■ Task details
Show all lines of the listing that contain the word "linecap".

----- Information given

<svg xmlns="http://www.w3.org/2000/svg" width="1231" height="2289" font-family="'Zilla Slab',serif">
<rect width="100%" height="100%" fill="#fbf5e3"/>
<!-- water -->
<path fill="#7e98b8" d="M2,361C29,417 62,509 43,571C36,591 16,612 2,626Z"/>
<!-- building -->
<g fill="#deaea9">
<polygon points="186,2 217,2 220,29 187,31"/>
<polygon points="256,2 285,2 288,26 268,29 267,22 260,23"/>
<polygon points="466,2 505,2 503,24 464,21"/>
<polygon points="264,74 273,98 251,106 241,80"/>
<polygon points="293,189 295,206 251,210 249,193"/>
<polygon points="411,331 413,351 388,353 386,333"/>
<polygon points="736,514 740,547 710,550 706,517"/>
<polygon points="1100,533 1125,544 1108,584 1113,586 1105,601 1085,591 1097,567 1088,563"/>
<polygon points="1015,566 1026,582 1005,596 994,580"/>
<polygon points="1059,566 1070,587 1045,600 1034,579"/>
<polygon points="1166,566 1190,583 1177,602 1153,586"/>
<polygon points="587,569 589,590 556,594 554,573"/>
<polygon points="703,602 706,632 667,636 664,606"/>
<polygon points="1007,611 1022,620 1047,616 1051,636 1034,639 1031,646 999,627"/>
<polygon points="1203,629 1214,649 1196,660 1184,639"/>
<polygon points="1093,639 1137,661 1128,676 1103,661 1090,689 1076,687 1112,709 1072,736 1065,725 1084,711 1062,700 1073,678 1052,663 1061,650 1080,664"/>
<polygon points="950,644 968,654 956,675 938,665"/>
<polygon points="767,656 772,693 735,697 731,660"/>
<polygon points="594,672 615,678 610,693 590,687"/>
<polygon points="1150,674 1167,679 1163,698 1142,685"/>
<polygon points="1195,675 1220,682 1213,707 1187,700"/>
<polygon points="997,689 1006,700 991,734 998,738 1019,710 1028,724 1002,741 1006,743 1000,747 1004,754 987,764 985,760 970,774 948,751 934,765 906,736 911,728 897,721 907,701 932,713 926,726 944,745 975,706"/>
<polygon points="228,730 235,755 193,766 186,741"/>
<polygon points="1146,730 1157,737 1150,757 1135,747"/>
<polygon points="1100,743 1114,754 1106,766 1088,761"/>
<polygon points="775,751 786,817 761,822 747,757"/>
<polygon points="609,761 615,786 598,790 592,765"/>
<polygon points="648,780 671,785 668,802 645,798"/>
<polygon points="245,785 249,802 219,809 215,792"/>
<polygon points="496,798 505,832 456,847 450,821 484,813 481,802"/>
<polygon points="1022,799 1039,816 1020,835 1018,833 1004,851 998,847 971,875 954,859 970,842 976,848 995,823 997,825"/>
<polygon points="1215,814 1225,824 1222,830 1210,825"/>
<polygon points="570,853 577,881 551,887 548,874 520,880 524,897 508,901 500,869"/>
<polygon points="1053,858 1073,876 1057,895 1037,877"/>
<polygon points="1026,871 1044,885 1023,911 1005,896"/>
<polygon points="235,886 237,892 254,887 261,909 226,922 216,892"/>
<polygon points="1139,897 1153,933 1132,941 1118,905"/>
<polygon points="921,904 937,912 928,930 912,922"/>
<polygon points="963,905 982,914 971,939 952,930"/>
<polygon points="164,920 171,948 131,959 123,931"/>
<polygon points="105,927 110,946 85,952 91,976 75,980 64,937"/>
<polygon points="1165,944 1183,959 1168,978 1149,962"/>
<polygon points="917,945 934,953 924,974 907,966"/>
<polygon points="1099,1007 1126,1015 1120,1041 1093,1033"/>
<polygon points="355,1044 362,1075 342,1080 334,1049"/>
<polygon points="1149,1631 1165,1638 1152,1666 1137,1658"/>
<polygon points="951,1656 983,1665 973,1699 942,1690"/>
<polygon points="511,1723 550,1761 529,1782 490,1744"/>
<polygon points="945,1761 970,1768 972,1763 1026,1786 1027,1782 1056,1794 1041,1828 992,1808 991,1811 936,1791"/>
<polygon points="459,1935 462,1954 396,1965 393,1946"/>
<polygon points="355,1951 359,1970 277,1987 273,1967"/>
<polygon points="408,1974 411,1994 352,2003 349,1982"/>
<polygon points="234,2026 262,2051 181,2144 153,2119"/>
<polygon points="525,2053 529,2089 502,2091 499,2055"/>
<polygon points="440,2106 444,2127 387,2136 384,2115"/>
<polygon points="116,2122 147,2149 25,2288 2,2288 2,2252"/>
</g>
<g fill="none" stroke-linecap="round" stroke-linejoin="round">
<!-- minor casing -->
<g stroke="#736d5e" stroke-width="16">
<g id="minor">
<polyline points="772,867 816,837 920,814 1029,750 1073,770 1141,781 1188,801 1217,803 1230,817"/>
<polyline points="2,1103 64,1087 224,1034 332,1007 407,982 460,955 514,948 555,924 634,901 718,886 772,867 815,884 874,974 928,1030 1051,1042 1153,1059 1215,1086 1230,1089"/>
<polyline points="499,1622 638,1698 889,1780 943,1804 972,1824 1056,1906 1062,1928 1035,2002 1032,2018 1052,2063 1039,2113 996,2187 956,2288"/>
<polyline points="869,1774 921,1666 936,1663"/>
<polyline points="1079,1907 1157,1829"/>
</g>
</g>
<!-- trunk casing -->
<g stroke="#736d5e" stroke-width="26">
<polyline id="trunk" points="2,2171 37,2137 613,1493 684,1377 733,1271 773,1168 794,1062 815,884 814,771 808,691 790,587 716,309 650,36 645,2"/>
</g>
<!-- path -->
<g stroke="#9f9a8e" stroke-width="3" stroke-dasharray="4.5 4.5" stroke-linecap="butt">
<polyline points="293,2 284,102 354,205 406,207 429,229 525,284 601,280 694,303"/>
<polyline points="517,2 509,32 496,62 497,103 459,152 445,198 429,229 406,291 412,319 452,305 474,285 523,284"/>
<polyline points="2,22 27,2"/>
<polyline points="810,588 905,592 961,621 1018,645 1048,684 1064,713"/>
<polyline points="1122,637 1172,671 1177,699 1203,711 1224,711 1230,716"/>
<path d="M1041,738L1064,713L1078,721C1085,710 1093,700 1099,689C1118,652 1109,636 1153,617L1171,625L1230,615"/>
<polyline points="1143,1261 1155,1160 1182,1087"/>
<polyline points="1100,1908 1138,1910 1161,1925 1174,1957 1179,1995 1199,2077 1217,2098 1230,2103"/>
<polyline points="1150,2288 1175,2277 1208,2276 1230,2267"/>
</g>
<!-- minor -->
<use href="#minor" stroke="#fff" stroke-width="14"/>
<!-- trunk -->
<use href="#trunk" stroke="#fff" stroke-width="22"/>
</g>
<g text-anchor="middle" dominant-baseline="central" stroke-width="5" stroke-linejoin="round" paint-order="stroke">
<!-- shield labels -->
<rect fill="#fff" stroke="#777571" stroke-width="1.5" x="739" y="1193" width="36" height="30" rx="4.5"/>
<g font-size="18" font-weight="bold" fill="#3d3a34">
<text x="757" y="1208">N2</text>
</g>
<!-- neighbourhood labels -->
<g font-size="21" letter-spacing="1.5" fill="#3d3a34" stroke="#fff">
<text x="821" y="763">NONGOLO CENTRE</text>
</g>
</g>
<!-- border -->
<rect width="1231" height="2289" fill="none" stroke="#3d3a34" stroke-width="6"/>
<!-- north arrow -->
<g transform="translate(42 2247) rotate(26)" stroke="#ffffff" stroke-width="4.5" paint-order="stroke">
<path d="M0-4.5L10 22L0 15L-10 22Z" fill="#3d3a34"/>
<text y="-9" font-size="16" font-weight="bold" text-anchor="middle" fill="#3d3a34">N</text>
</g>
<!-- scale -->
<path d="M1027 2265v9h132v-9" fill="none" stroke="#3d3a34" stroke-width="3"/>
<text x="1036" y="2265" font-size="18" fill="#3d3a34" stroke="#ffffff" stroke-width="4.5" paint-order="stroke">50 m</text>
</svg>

----------

■ Response
<g fill="none" stroke-linecap="round" stroke-linejoin="round">
<g stroke="#9f9a8e" stroke-width="3" stroke-dasharray="4.5 4.5" stroke-linecap="butt">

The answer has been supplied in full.